BEGIN RECORDS FOR THE EXERCISE
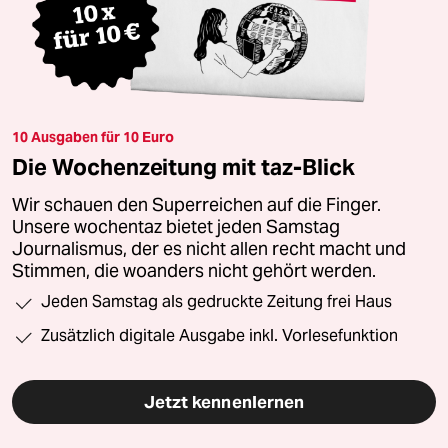
10 Ausgaben für 10 Euro
Die Wochenzeitung mit taz-Blick
Wir schauen den Superreichen auf die Finger.
Unsere wochentaz bietet jeden Samstag
Journalismus, der es nicht allen recht macht und
Stimmen, die woanders nicht gehört werden.
Jeden Samstag als gedruckte Zeitung frei Haus
Zusätzlich digitale Ausgabe inkl. Vorlesefunktion
Jetzt kennenlernen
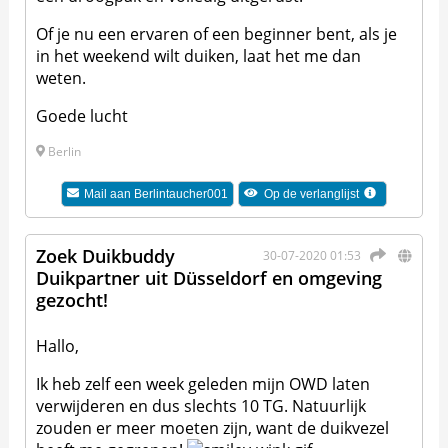
Of je nu een ervaren of een beginner bent, als je
in het weekend wilt duiken, laat het me dan
weten.
Goede lucht
Berlin
Mail aan
Berlintaucher001
Op de verlanglijst
Zoek Duikbuddy
30-07-2020 01:53
Duikpartner uit Düsseldorf en omgeving
gezocht!
Hallo,
Ik heb zelf een week geleden mijn OWD laten
verwijderen en dus slechts 10 TG. Natuurlijk
zouden er meer moeten zijn, want de duikvezel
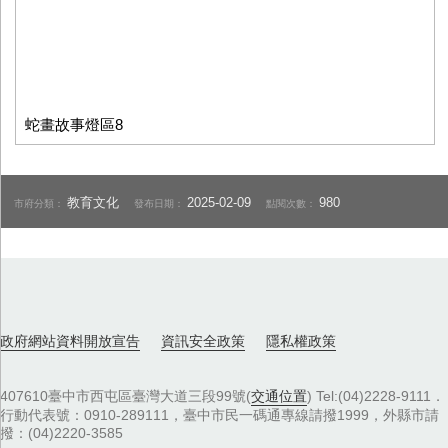
蛇畫故事燈區8
教育文化
2025-02-09
980
市府分類：
發布日期：
點閱次數：
政府網站資料開放宣告
資訊安全政策
隱私權政策
407610臺中市西屯區臺灣大道三段99號(
交通位置
) Tel:(04)2228-9111．
行動代表號：0910-289111，臺中市民一碼通專線請撥1999，外縣市請
撥：(04)2220-3585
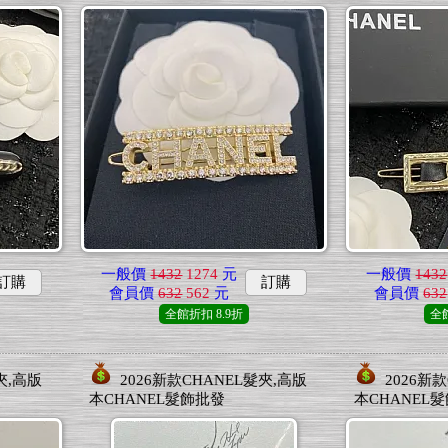
一般價
1432
1274
元
一般價
1432
訂購
訂購
會員價
632
562
元
會員價
632
全館折扣
8.9折
全
夾,高版
2026新款CHANEL髮夾,高版
2026新
本CHANEL髮飾批發
本CHANEL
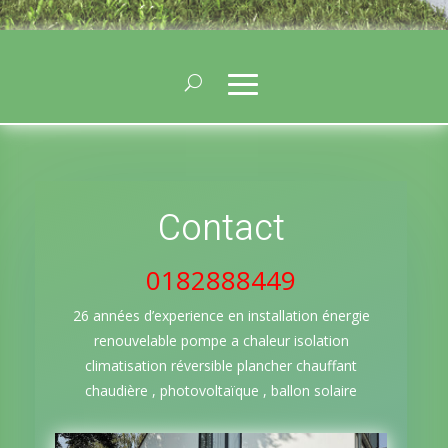
Contact
0182888449
26 années d’experience en installation énergie
renouvelable pompe a chaleur isolation
climatisation réversible plancher chauffant
chaudière , photovoltaïque , ballon solaire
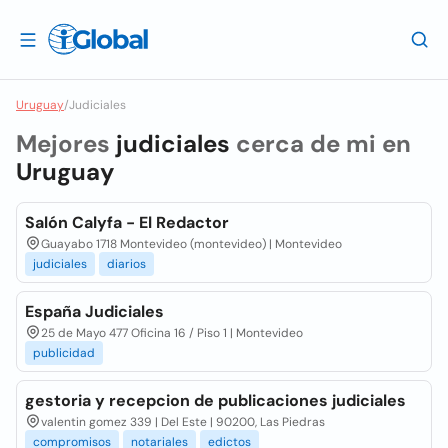
Uruguay
/
Judiciales
Mejores
judiciales
cerca de mi en
Uruguay
Salón Calyfa - El Redactor
Guayabo 1718 Montevideo (montevideo) | Montevideo
judiciales
diarios
España Judiciales
25 de Mayo 477 Oficina 16 / Piso 1 | Montevideo
publicidad
gestoria y recepcion de publicaciones judiciales
valentin gomez 339 | Del Este | 90200, Las Piedras
compromisos
notariales
edictos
END RECORDS FOR THE EXERCISE
• TASK ITEM:
Look for the string "Montevideo" in the listing above and copy every line holding it.

• YOUR RESPONSE:
Guayabo 1718 Montevideo (montevideo) | Montevideo
25 de Mayo 477 Oficina 16 / Piso 1 | Montevideo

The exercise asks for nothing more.